Over the past several years, there has been a keen interest in how we can use blockchains for storing documents. There are many reasons you might want to store documents or hashes of documents on a blockchain, and multiple ways to do this. Various projects are currently innovating around this idea, each proposing different methods with different trade-offs.
Why Use a Blockchain Anyway?
Throughout 2017, there was a huge amount of hype around the applications of blockchain technology and cryptocurrencies.
These expectations were often focused on projects with grand promises and little proof of concept. As a result, the reality did not match the hype, and many of them have yet to attract users to their products.
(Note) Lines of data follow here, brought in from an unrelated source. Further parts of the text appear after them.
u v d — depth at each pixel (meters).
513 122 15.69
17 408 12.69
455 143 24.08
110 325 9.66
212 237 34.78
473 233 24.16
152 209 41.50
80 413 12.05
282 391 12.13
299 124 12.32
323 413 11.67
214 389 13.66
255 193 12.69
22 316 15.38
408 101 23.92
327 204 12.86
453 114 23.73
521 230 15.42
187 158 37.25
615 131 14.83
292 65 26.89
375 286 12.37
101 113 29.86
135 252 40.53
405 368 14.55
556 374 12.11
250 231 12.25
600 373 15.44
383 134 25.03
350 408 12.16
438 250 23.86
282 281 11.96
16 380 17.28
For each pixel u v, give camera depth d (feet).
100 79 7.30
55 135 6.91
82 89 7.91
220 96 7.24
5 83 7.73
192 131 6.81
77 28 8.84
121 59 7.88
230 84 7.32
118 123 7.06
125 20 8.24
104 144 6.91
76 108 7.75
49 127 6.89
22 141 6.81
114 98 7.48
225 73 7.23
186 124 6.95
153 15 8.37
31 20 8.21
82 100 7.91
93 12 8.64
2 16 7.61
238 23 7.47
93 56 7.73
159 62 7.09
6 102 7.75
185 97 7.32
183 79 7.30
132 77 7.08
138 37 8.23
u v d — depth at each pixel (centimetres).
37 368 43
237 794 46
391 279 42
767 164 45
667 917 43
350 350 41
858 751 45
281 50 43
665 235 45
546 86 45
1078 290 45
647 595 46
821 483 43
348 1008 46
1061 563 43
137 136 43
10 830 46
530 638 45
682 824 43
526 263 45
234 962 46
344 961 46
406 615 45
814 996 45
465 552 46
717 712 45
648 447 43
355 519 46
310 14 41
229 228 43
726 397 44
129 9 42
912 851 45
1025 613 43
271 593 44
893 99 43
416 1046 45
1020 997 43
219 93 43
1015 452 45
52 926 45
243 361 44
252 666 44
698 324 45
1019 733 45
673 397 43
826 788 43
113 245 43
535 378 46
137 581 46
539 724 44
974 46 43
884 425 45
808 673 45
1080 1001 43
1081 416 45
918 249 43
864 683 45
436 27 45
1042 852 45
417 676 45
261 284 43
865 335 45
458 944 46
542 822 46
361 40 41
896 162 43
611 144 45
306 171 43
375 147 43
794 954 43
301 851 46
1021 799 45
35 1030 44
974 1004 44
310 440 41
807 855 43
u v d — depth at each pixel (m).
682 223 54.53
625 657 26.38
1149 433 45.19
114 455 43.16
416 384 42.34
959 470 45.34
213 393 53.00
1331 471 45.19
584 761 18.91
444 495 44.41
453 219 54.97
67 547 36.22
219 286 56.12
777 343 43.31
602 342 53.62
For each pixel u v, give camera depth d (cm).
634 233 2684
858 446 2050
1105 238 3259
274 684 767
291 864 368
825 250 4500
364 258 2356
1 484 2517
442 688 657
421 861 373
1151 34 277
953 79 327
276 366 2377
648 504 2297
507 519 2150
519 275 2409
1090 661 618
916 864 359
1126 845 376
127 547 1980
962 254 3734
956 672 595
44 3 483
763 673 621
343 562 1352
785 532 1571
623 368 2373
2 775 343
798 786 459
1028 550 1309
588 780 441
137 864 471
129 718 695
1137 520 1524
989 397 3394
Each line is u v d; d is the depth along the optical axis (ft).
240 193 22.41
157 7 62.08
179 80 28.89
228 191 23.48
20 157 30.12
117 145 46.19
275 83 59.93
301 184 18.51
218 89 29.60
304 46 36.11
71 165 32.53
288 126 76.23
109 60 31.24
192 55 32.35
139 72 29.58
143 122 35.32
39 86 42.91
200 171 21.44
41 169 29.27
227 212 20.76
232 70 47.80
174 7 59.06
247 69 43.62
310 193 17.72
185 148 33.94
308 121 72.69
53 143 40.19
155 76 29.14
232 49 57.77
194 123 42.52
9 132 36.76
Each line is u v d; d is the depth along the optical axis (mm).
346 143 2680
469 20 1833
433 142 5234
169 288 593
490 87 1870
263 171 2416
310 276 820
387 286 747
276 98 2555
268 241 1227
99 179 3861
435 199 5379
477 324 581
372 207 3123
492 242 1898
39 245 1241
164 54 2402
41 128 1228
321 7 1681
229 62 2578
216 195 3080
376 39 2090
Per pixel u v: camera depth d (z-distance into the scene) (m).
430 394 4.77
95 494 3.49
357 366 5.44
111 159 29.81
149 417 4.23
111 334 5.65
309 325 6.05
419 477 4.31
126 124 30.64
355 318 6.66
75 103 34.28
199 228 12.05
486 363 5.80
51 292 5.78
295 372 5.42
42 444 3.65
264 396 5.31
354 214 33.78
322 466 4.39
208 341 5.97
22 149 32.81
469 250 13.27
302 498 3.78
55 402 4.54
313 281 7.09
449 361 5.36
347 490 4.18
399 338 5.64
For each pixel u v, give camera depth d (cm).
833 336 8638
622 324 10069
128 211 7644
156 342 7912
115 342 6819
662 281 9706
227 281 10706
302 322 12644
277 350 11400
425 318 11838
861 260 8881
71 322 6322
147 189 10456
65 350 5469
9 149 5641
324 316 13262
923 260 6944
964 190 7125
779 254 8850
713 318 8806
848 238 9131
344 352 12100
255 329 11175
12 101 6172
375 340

In contrast, document storage is a much drier and less exciting application. However, it is deliverable, with multiple improvements over existing document storage systems.
Immutability is perhaps the most important benefit a blockchain provides. Cryptographically linked blocks provide a record immune from tampering. This tamper resistance is highly effective in preventing the counterfeiting of documents and document fraud. If you cannot store the actual document on the blockchain due to file size limitations, then even storing a hash of the document makes a lot of sense.
Documents often take up a lot of space, compared to financial transactions, which blockchains like Bitcoin are designed for. It is often not feasible to store a whole document on a blockchain. Hashes take up just a small fraction of this space, therefore, are a much more efficient option.
Storing just the hash still offers you tamper resistance. Whenever you change the input of a file, its corresponding hash value will always change. This is a vital benefit secure hash algorithms provide. Regardless of where you store your document, whether in a centralized system like MySQL or in a distributed database like Azure, you can still verify the document has not been tampered with by rehashing it and comparing it to the blockchain-stored hash.
Using a public blockchain is a great way to make your document accessible to the public. Of course, you need to be absolutely confident that you want to make it fully visible. Once you store the document or its hash on the blockchain, it will be there permanently. There is no way to change data once you include it in a block.
A blockchain is certainly not the only way to do this. However, given its level of security and tamper-resistance, you can be confident of permanent visibility.
Of course, you could also use a federated or private blockchain if you wanted to limit access to your documents. Such blockchains can provide you with the ability to offer permanent visibility to a preselected group. These alternatives will, however, undermine decentralization and possibly tamper-resistance.
Need for Decentralization
The final reason to use a blockchain is if you require decentralization. Perhaps the nature of your document means that you cannot reliably trust a third-party storage provider to not tamper with or delete the document.
One such instance would be politically sensitive files, which malicious parties could target, if published. By uploading the document or its hash to a public blockchain you would have peace of mind that it is safe from state or corporate censorship. Of course, choosing the correct blockchain is very important here. Blockchains are not all made alike. If the consensus protocol is not properly decentralized or allows full nodes to reverse or censor transactions, then you will have the same problems as using traditional systems.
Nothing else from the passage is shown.